> [Written instruction]
Reproduce the passage of the post about the Shanling tube amp starting at "I personally own" and ending at "fine with that.".
[Start Given text]
I personally own and use a Shanling STP-80 Integrated tube amp. It's made in China. I have been very happy with it for almost two years without any problems. Yes there are some poorly made Chinese amps out there but there also poorly made American, British and European ones as well. I usually find that there are some very xenophobic attitudes in the HiFi world. People should not forget that most of the Reference and Synergy lines of Klipsch are manufactured in China. I have my amp hooked up to a pair of Heresy's and previously to my RF 35's. Sure it's not the best amp available but it allowed me to enter the world of tubes at a reasonable price. I can definitely tell you that now that I'm here I will not be going back to SS. Will my next amp be Chinese? Maybe. I will definitely upgrade to a higher quality one, if that happens to be made in China I'm fine with that.

Don't listen to other people's opinions when they have never had personal experience with a certain piece of equipment. Try it out and decide for yourself.
[End Given text]
[Start Excerpted data]
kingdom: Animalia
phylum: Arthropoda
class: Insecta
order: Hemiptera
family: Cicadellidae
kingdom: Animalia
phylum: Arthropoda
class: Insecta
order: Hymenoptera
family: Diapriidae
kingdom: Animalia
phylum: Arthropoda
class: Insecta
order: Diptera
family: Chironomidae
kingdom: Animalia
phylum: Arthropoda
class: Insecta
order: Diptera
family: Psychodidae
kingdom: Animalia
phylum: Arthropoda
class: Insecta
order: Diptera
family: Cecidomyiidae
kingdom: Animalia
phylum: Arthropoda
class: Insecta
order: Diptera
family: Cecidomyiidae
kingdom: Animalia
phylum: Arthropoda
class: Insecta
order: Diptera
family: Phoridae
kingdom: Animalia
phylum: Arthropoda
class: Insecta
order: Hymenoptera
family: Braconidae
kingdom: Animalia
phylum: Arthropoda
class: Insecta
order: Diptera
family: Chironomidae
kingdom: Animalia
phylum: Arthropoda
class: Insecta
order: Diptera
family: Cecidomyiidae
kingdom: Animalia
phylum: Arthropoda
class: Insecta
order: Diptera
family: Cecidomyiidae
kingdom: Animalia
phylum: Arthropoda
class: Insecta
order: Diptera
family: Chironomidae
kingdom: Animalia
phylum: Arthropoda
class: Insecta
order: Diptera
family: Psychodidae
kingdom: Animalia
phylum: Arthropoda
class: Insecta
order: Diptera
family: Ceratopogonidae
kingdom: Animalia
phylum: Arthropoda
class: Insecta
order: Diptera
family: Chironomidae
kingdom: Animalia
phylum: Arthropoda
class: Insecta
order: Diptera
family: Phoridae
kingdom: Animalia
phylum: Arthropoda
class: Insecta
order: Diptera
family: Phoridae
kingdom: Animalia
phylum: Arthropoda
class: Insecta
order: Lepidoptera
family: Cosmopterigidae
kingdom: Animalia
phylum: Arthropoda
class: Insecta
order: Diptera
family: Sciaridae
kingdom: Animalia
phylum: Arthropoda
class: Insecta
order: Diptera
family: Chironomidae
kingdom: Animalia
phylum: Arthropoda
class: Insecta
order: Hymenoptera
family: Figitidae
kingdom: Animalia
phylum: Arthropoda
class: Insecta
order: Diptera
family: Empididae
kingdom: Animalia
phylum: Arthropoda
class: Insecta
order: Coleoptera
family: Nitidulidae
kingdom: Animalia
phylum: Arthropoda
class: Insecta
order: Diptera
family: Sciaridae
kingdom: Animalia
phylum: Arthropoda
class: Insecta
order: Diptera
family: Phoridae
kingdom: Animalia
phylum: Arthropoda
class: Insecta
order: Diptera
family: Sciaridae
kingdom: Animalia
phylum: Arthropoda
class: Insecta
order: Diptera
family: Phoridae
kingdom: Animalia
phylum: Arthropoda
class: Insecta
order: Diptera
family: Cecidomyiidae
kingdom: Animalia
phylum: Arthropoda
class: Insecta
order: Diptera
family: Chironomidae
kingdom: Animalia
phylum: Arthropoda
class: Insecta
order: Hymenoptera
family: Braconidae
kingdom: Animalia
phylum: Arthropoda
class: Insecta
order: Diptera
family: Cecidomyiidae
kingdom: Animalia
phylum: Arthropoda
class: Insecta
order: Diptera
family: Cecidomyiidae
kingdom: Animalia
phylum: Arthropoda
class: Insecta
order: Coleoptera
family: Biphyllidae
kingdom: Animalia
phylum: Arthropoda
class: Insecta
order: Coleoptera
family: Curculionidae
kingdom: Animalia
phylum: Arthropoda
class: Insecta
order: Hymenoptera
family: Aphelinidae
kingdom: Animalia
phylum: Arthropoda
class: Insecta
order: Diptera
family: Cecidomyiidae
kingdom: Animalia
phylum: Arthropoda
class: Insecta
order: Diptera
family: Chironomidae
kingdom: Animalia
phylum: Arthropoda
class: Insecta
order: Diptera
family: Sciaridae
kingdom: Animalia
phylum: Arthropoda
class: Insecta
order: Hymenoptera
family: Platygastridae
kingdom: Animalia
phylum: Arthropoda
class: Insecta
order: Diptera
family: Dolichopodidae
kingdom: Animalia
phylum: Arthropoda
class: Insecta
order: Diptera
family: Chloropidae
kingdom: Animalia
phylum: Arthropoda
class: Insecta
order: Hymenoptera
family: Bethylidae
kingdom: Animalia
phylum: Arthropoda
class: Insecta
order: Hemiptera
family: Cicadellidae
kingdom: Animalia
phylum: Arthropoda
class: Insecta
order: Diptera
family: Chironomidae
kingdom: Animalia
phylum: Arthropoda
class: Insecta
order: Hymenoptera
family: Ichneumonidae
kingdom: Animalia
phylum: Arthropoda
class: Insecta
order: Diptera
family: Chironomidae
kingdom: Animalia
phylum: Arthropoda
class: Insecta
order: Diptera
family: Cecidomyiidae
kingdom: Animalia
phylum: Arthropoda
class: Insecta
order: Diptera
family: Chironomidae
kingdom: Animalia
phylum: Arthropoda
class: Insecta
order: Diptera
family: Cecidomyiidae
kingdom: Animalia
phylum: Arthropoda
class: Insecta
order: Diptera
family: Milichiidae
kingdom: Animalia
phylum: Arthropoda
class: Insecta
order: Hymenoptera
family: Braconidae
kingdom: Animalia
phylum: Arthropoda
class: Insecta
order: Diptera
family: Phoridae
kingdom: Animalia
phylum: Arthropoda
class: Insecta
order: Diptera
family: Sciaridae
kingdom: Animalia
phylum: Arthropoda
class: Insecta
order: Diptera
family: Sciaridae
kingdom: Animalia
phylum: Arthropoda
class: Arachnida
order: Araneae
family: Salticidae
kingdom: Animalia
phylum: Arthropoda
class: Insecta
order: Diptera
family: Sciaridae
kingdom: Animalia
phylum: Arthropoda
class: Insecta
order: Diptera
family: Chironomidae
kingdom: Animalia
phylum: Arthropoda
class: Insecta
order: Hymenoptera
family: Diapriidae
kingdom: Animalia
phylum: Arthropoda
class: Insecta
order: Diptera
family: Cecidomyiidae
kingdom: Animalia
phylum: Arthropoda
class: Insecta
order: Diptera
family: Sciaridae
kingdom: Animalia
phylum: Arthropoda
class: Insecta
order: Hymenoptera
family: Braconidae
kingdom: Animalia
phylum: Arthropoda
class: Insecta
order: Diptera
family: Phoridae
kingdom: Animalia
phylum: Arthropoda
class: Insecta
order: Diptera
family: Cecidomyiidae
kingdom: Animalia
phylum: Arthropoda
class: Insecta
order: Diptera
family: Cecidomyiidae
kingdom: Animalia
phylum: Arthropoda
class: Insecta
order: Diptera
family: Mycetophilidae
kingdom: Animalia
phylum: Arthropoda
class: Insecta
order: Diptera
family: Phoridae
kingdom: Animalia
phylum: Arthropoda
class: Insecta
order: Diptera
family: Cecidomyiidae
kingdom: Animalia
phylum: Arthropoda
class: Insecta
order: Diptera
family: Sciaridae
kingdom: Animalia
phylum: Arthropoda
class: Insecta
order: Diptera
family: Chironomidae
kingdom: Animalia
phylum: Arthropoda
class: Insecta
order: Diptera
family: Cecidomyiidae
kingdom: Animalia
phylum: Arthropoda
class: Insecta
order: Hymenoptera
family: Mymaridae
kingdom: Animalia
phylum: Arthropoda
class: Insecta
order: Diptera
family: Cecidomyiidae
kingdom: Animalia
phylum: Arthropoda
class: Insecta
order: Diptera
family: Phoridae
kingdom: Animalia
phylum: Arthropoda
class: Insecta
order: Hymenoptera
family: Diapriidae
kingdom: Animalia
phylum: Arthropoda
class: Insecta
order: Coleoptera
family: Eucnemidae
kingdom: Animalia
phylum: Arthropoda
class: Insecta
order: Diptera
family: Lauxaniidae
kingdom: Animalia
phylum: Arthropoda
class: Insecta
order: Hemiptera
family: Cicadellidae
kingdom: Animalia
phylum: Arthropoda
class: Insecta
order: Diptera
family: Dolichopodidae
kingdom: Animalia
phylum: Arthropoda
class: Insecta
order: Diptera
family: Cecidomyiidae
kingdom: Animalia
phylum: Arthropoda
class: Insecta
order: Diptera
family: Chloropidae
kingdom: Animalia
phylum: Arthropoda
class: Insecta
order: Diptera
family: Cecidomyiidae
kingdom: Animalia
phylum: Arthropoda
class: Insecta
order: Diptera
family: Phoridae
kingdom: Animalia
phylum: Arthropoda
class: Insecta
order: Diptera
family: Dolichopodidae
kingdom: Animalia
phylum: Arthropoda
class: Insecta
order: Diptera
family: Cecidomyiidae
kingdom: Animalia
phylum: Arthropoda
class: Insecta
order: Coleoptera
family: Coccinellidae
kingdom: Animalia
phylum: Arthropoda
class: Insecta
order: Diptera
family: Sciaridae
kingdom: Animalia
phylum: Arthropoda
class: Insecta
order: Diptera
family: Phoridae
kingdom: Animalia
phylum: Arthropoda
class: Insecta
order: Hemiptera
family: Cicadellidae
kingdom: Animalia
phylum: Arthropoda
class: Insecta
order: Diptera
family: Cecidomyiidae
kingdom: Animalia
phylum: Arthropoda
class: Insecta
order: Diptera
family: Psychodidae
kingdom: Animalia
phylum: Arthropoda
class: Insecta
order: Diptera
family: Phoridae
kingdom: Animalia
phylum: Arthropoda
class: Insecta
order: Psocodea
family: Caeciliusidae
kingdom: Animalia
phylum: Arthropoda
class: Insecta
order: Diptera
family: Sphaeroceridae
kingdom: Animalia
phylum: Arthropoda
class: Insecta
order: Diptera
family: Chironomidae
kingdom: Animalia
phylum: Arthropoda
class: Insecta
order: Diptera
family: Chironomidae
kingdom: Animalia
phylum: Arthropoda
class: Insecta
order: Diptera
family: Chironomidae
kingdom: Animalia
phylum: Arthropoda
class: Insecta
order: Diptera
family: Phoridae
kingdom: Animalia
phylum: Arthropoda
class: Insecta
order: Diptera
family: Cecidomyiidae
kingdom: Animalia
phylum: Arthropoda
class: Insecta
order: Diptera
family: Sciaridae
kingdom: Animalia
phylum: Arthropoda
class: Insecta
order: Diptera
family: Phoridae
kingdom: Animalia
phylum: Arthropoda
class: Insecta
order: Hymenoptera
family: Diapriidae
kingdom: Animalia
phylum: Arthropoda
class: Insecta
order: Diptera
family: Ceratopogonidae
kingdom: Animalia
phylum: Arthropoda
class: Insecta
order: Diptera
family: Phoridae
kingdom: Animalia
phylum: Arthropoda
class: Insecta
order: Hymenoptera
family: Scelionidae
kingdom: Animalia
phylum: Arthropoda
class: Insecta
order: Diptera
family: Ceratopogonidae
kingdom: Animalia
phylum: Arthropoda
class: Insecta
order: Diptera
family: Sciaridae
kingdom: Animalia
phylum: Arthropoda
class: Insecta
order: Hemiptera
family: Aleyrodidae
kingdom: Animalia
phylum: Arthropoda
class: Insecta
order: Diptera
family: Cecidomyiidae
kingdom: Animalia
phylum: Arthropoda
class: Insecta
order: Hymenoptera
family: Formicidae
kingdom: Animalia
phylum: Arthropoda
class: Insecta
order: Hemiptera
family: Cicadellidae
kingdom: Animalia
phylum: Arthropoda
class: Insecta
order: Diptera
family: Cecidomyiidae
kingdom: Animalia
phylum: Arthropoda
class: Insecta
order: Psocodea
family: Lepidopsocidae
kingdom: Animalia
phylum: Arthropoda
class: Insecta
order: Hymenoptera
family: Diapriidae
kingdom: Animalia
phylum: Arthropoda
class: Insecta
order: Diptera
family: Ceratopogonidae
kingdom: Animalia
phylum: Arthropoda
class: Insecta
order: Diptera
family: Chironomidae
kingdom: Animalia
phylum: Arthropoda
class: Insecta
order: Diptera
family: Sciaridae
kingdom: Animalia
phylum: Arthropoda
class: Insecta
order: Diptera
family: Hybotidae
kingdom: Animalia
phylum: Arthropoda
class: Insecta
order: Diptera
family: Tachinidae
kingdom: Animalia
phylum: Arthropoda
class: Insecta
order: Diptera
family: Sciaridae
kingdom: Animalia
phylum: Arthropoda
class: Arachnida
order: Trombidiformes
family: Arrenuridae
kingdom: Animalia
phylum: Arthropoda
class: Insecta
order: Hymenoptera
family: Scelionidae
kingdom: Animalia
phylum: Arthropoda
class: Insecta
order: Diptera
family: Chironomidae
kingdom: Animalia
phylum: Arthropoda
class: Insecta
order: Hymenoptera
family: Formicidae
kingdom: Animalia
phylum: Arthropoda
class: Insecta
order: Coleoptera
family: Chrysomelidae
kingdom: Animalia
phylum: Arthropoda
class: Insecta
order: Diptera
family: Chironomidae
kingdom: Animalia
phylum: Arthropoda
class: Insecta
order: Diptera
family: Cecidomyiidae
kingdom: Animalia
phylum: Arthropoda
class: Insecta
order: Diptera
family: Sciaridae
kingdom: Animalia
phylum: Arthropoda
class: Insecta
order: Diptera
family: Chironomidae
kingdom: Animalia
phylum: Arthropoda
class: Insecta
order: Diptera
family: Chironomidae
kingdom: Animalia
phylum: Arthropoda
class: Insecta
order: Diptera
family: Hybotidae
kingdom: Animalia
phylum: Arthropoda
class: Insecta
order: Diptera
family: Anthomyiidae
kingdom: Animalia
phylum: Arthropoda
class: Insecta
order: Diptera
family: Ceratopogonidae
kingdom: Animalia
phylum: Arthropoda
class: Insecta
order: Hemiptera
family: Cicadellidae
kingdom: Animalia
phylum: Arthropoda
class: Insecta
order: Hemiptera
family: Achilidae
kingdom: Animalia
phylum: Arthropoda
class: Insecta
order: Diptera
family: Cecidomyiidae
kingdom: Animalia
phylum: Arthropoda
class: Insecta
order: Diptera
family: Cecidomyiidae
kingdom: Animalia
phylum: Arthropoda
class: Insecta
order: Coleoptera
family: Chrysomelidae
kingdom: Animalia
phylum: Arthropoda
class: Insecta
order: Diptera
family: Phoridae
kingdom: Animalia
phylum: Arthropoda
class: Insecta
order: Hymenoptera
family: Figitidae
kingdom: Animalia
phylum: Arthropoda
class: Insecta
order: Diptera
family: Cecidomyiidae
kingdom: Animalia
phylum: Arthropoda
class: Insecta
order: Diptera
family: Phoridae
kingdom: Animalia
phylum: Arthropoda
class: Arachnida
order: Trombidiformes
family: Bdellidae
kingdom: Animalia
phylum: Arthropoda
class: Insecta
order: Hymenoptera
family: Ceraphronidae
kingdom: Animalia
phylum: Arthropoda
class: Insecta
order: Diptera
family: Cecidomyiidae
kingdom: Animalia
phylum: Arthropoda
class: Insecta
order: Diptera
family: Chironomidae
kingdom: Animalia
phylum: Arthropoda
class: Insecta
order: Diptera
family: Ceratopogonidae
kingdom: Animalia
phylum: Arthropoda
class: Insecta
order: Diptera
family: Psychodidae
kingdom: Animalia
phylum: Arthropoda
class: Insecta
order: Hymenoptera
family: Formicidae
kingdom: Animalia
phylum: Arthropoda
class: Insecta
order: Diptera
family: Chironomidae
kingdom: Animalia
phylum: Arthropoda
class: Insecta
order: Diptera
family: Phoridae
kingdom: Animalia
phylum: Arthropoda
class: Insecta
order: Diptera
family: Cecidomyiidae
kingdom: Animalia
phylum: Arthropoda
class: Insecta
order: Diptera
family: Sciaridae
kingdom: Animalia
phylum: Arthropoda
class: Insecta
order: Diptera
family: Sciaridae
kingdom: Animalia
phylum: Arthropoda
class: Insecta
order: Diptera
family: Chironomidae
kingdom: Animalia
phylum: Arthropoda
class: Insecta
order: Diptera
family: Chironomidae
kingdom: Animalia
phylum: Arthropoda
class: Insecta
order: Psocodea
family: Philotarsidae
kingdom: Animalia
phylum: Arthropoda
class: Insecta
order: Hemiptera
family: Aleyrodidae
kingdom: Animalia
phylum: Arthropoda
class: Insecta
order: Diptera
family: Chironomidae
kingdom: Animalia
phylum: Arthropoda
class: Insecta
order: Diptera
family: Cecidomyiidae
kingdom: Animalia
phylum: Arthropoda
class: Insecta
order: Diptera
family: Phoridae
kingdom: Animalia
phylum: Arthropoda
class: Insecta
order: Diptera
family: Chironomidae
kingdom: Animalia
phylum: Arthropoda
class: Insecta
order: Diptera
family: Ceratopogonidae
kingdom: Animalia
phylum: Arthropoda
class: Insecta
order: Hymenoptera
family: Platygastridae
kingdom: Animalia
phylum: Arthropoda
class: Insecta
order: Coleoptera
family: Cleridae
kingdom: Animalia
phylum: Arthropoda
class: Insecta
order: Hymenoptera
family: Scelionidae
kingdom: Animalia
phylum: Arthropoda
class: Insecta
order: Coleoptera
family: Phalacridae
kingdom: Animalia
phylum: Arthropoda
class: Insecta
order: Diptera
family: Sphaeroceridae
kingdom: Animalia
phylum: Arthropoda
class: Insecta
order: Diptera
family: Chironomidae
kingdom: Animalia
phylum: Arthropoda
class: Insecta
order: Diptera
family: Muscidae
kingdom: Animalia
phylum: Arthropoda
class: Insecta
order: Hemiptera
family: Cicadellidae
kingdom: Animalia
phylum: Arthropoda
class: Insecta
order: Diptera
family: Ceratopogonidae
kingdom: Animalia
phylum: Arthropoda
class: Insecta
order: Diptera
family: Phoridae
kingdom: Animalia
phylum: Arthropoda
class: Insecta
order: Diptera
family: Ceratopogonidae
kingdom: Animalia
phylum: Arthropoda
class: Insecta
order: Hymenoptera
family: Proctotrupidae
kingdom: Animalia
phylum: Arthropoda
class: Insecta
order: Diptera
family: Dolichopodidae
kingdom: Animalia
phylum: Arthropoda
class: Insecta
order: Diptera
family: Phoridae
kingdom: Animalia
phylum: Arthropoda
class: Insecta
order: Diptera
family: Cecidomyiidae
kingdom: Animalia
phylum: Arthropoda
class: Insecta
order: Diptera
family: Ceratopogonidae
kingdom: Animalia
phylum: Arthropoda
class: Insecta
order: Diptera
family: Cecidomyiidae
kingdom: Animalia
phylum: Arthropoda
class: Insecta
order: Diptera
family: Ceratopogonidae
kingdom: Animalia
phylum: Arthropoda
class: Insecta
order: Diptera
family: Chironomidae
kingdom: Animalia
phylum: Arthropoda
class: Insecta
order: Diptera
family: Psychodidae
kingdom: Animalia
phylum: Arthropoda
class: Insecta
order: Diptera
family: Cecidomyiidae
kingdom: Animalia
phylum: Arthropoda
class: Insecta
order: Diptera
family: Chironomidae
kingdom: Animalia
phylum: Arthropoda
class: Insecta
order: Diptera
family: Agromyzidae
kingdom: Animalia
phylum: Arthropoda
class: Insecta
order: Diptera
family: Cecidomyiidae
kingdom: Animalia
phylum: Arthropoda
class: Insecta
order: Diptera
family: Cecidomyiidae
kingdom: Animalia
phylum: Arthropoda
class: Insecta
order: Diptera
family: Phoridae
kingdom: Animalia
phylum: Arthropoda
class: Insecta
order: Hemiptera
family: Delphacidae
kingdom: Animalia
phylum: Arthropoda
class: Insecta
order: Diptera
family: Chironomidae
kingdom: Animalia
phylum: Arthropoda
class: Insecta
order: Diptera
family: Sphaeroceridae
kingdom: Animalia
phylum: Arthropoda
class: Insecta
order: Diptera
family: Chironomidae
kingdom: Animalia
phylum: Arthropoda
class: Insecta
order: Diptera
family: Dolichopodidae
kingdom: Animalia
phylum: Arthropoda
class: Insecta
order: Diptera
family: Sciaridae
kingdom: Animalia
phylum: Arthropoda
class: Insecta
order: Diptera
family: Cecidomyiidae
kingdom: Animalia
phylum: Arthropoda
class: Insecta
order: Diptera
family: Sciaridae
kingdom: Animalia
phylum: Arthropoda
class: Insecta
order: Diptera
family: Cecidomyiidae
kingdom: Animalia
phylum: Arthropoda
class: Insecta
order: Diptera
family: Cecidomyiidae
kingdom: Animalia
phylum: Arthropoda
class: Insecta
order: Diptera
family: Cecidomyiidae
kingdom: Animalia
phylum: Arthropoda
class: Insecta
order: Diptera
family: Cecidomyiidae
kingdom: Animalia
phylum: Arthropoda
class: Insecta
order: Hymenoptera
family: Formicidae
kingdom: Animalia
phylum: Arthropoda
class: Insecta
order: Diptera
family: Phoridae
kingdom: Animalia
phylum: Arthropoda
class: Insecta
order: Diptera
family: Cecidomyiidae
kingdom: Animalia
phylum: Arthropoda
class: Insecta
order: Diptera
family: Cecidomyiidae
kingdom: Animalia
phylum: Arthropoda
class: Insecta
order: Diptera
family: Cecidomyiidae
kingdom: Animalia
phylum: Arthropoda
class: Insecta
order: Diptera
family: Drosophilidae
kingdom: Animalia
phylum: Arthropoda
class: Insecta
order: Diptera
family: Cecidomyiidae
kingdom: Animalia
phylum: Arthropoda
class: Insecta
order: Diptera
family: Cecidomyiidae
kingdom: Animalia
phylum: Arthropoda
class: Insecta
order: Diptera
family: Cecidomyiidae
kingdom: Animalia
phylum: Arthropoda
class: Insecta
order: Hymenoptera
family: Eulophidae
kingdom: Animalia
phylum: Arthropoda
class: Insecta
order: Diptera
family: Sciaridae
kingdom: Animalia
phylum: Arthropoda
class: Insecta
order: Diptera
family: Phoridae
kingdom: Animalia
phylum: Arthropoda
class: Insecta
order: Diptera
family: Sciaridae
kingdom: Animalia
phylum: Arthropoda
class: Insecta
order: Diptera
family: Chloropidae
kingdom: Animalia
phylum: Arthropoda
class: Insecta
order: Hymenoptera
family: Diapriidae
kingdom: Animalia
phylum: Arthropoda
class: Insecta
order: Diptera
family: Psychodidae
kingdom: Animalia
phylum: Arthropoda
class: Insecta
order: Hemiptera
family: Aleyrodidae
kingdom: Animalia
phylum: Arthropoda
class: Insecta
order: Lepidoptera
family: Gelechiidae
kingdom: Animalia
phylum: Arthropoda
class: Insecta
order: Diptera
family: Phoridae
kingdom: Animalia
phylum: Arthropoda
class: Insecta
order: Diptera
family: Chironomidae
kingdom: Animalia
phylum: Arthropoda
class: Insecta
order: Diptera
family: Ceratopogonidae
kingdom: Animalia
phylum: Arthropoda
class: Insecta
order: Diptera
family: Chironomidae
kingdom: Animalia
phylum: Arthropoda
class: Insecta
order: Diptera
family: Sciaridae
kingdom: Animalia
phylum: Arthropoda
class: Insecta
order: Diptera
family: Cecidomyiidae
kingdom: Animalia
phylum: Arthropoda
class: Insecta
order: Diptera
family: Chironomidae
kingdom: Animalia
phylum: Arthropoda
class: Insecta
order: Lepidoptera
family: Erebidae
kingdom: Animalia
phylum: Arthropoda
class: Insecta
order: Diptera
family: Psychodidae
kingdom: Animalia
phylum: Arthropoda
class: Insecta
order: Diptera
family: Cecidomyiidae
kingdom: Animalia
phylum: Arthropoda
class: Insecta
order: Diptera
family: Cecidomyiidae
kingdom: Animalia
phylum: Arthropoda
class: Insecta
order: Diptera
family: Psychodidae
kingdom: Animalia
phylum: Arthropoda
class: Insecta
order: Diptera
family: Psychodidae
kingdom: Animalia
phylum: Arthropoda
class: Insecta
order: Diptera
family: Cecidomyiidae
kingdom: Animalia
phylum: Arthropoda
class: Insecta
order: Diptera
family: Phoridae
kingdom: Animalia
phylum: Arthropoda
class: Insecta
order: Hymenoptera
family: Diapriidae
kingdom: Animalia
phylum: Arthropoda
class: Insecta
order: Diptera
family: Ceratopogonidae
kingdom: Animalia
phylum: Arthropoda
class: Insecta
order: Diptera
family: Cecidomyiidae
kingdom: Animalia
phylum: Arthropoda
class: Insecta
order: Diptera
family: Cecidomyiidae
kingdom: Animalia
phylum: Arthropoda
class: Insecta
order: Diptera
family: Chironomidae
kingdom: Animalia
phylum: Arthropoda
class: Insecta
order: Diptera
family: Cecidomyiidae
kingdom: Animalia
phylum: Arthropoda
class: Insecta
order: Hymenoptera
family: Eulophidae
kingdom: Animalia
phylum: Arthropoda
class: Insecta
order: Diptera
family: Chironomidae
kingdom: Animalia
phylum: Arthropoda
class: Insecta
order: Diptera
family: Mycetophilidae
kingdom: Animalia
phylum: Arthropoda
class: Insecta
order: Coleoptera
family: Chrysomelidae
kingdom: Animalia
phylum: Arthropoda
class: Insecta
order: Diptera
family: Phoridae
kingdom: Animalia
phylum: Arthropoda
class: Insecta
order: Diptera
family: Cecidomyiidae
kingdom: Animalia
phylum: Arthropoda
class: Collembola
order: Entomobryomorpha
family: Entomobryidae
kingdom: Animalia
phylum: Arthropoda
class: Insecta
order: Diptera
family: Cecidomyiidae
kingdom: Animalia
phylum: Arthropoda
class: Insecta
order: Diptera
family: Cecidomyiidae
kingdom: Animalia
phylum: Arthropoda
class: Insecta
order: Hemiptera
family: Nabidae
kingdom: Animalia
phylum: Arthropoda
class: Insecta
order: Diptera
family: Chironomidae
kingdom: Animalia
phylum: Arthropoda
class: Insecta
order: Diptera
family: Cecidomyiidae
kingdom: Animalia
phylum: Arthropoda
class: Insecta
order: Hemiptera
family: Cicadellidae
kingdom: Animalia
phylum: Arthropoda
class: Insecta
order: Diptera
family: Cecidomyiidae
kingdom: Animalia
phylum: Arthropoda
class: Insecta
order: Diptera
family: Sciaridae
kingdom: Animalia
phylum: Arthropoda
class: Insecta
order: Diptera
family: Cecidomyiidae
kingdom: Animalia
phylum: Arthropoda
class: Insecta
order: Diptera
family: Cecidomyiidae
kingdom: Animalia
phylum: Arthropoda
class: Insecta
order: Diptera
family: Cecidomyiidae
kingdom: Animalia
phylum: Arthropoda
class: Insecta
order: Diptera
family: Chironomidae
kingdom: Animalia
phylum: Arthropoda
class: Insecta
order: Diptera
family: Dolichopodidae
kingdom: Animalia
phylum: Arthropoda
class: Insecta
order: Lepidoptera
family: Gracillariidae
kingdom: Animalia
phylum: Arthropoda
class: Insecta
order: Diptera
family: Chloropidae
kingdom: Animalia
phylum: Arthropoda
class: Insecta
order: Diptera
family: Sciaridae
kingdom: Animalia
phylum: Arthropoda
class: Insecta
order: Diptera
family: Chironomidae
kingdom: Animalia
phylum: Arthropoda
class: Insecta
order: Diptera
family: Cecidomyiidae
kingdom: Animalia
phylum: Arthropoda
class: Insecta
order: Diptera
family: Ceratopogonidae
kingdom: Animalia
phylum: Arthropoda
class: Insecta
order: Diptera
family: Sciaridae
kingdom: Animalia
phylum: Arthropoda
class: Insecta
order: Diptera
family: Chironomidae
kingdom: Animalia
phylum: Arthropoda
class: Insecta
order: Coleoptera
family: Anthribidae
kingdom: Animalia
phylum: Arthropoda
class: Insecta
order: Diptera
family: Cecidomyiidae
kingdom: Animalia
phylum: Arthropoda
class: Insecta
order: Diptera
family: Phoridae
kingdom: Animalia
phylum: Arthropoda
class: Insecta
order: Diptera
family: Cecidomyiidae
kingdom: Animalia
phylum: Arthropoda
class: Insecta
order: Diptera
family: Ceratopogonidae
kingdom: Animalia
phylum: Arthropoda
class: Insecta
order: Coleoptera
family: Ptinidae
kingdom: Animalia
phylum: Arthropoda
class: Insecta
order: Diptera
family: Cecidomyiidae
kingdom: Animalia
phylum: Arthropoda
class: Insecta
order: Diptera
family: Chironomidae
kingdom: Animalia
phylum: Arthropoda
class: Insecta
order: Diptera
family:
[End Excerpted data]
> [Written solution]
I personally own and use a Shanling STP-80 Integrated tube amp. It's made in China. I have been very happy with it for almost two years without any problems. Yes there are some poorly made Chinese amps out there but there also poorly made American, British and European ones as well. I usually find that there are some very xenophobic attitudes in the HiFi world. People should not forget that most of the Reference and Synergy lines of Klipsch are manufactured in China. I have my amp hooked up to a pair of Heresy's and previously to my RF 35's. Sure it's not the best amp available but it allowed me to enter the world of tubes at a reasonable price. I can definitely tell you that now that I'm here I will not be going back to SS. Will my next amp be Chinese? Maybe. I will definitely upgrade to a higher quality one, if that happens to be made in China I'm fine with that.